→ **To do**
Please return the lines of the data that contain "elbow".
Supplied material START
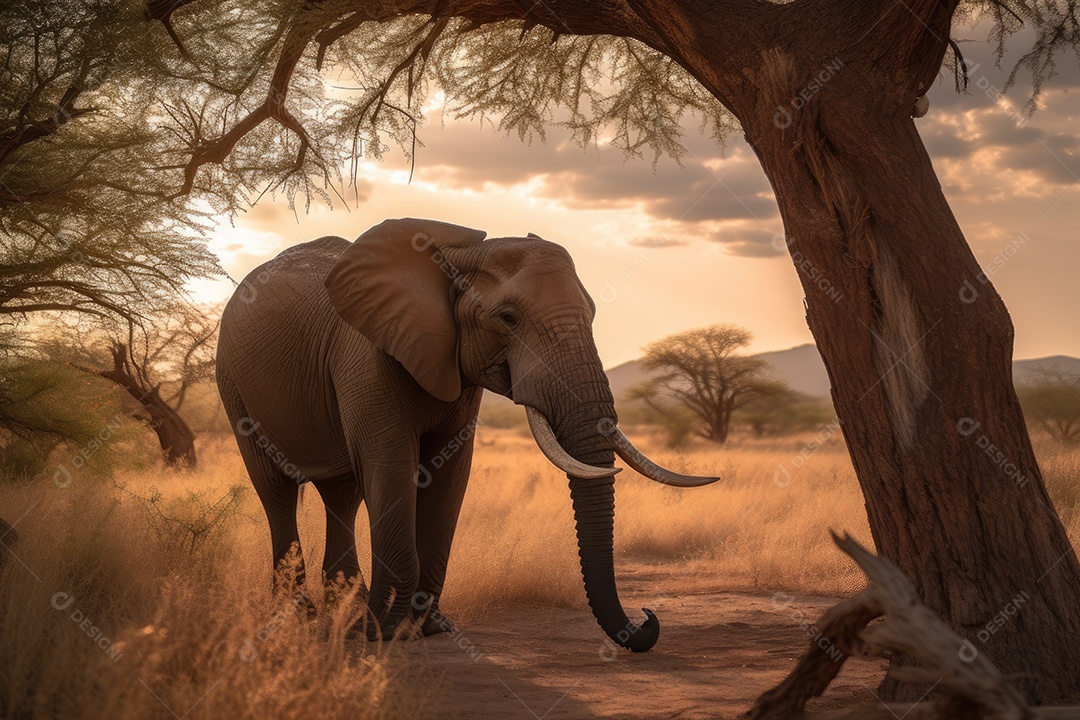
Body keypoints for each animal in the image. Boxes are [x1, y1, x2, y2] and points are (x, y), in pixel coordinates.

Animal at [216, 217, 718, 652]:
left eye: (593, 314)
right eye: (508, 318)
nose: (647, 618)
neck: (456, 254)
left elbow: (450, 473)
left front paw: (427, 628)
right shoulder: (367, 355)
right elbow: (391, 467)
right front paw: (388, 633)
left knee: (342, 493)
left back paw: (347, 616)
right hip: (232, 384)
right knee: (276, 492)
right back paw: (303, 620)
Supplied material END
Supplied material START
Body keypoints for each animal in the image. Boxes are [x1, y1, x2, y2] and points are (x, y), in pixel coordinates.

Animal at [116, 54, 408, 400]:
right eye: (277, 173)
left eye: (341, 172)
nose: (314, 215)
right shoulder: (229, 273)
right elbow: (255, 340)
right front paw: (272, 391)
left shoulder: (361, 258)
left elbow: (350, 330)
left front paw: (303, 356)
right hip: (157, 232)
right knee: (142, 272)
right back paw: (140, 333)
Supplied material END
→ **Output**
left elbow: (450, 473)
right elbow: (391, 467)
right elbow: (255, 340)
left elbow: (350, 330)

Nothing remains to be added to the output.